ASIC has commenced the first proceedings alleging unfair contract terms in an insurance contract. The case involves standard form home and contents insurance contracts issued by Auto & General Insurance Company Limited (Auto & General).
ASIC alleges that since 5 April 2021, a contract term requiring customers of Auto & General to notify it ‘if anything changes about your home or contents’ is unfair because the term:
- imposes an obligation on customers to notify Auto & General if ‘anything’ changes about their home or contents, which customers cannot practically meet.
- imposes an unclear obligation on the customer regarding what they need to disclose to Auto & General.
- suggests that Auto & General has a broader right to refuse claims or reduce the amount payable under claims if the customer does not meet the notification obligation than is available under the Insurance Contracts Act.
- could mislead or confuse the customer as to their true obligations and rights under the contract.
ASIC Deputy Chair Sarah Court said ‘ASIC is concerned that the broad notification obligation in these contracts is unfair because it is unclear what policy holders are required to do to comply with such a broad obligation, and it is also unclear what their rights are when making a claim.
‘Contract terms need to be proportionate, transparent and clear, so any obligations are easily understood and able to be realistically adhered to by customers.
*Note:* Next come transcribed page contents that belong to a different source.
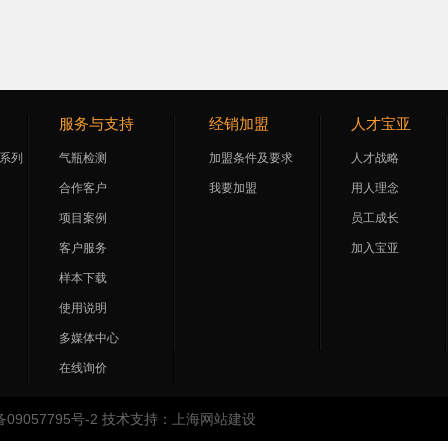
服务与支持
经销加盟
人才宝亚
系列
气瓶检测
加盟条件及要求
人才战略
合作客户
我要加盟
用人理念
项目案例
员工成长
客户服务
加入宝亚
样本下载
使用说明
多媒体中心
在线询价
备09057795号-2
技术支持：
上海网站建设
They must accurately describe the actual rights and responsibilities of the parties under the contract.’
ASIC further alleges the contract term is unfair within the meaning of s12BG of the ASIC Act as the term:
- causes a significant imbalance in the parties’ rights and obligations under the contract,
- is not reasonably necessary to protect Auto & General’s legitimate interests, and
- would cause detriment to the policy holders if the term were relied on.
ASIC is seeking declarations that the term is void. ASIC will also seek injunctions and corrective orders.
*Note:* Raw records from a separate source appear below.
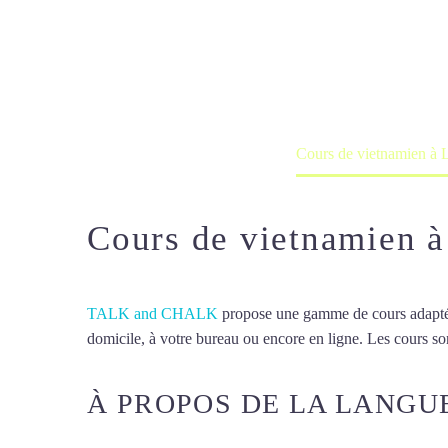
Cours de viet
Cours à domicile, dans la salle du 
Accueil
France
Cours de vietnamien à 
Cours de vietnamien 
TALK and CHALK
propose une gamme de cours adaptée à
domicile, à votre bureau ou encore en ligne. Les cours son
À PROPOS DE LA LANGU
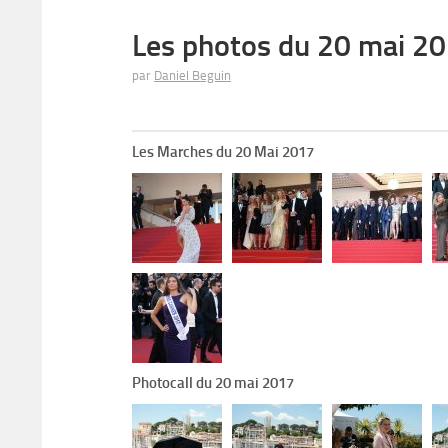
Les photos du 20 mai 2
par
Daniel Beguin
Les Marches du 20 Mai 2017
Photocall du 20 mai 2017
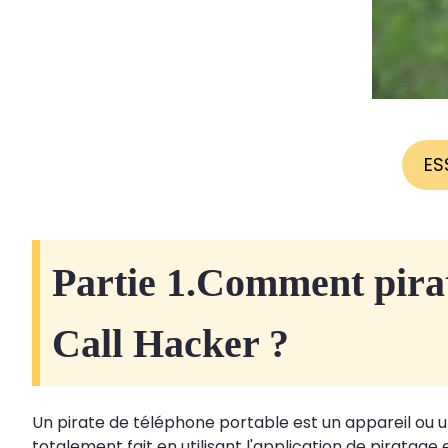
ES
Partie 1.Comment pirat
Call Hacker ?
Un pirate de téléphone portable est un appareil ou u
totalement fait en utilisant l'application de piratage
The alleged unfair contract term appears in the following product disclosure statements issued by Auto & General (which are all in substantially identical terms):
- Auto & General Home and Contents Insurance Policy PDS
- Budget Direct Your Home & Contents Insurance Policy PDS
- Australia Post Your Home & Contents Insurance Policy PDS
- ING Home & Contents Insurance Policy PDS
- Catch Insurance Your Home & Contents Insurance Policy PDS
- Virgin Insurance Your Home & Contents Insurance Policy PDS
- Qantas Home and Contents Insurance Policy PDS.
The Auto & General Home and Contents Insurance Policy PDS applies to 1st For Women, Best Buy, Maxxia, Ozicare and Retirease branded home and contents insurance policies issued by Auto & General.
Auto & General no longer issue new home and contents policies for the Australia Post, Catch Insurance and Maxxia brands.
On 5 April 2021, the unfair contract term protections in Subdivision BA of the ASIC Act were expanded to include insurance contracts with consumers and small businesses. This was a result of a recommendation by the Royal Commission into Misconduct in the Banking, Superannuation, and Financial Services Industry (Recommendation 4.7 in the Final Report). Extending the unfair contract term protections to these kinds of insurance contracts was aimed at:
- ensuring that consumers and small businesses receive the same protections from unfair terms in insurance contracts as they do for other financial services; and
- encouraging insurers to improve the level of clarity and transparency in their contracts and remove potentially unfair terms.
The Royal Commission also found it was too easy for insurers to deny claims based on the policy holder’s failure to meet broad disclosure obligations.
On 9 November 2022, the Treasury Laws Amendment (More Competition, Better Prices) Act 2022 was assented to. Among other things, this Act will introduce civil penalties under the ASIC Act for breaches of the unfair contract term prohibition from 10 November 2023.
Editor's note 1:
On 15 August 2023, the Court made programming orders and listed the matter for trial on 4 and 5 March 2024.